= Tiny Love =

Tiny Love is a brand of soft developmental toys and developmental activity gyms for infants and children. In 1993, Tiny Love introduced a product called the "Gymini", a portable, collapsible sensory environment for floor playtime for small babies. This is considered their flagship product.

The brand competes well with established rivals such as Fisher-Price, even though Tiny Love markets only around 70 toys and accessories. As of 2004, the Tiny Love brand accounted for about 3 percent of the global market in baby toys, with annual exports of $50–60 million. It held a 25 percent global market share for musical mobiles and activity gyms. The company's revenues were growing by 25 percent a year at that time, with the most dramatic growth in the Far East, particularly in Japan.

==Corporate profile==
The Tiny Love brand was created by the Shilav Group, Israel's leading baby supply / toy store chain. At the time it was associated with the Maya Group Inc., a privately owned toy supply company headquartered in Garden Grove, CA. In 2014 the brand was acquired by the Canadian company Dorel Industries, under its "Dorel Infants" division which also owns the popular brands Safety 1st, Quinny, and Maxi-Cosi.

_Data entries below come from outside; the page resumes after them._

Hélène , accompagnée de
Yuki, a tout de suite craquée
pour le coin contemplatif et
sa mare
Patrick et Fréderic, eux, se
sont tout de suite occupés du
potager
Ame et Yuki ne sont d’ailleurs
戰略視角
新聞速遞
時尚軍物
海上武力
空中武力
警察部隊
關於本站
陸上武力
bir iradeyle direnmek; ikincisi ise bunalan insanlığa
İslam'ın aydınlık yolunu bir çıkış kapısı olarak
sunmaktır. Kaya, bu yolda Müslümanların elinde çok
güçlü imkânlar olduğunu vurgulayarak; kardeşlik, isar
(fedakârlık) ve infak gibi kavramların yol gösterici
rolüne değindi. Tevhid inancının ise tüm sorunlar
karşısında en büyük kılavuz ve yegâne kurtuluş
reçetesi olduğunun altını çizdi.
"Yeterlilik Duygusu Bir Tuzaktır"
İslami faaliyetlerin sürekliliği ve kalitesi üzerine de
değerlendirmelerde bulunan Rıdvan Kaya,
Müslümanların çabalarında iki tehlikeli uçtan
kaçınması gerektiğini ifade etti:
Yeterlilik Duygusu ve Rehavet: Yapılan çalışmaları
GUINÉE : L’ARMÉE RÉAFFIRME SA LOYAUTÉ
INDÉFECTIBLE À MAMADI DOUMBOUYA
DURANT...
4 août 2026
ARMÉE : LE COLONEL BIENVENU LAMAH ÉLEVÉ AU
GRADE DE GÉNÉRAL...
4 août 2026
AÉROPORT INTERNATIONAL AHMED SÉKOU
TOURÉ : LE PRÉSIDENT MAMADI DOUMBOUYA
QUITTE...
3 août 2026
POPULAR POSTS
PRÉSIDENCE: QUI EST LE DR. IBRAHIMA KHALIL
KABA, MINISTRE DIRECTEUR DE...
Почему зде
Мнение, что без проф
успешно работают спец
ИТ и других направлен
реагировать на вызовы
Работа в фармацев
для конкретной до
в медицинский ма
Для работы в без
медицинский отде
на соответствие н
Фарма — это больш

The brand is still headquartered at Tiny Love, Ltd., a small company located in Tel Aviv, Israel, where the toys are conceived and developed, and the website is managed.
The company has an American subsidiary, "Tiny Love, Inc.", based in New York City.
The toys are manufactured in China, and sold through partner retailers all over the world. Half of the sales are in the United States and the rest are in Europe, Japan, South Africa and Australia.

==Product development==
Toy development at Tiny Love is guided by scientific principles of child development.
The Tiny Love team includes psychologists, child development experts, quality assurance specialists, parent groups and babies themselves. These contributors participate at every stage of product development.
Toys are developed beginning with the premise that "babies are intelligent, creative, and unbiased human beings with spontaneous and individual reactions."
Research for new toy development includes:
- An understanding of babies' unique perspective on the world
- Long-term observation of babies in play situations
- Studies and observations of babies' responses to various stimuli and environments
- Professional knowledge of psychological and physiological theories on infancy
- Parent focus groups
- Analysis of market needs and trends

==Recall of wind chime toys==
On February 10, 2010, the U.S. Consumer Product Safety Commission and Health Canada, in cooperation with the firm, initiated a voluntary recall of Tiny Love's wind chime toys, some of which are included in the company's popular "Gymini" product. The company had received five reports of babies pulling apart the wind chimes, exposing sharp metal rods. There was one report of a minor injury to a 24-month-old baby who punctured his cheek with the rods.
About 800,000 of the toys were sold in the U.S. and Canada. The toys were made in China, at a factory that Tiny Love has since ceased working with.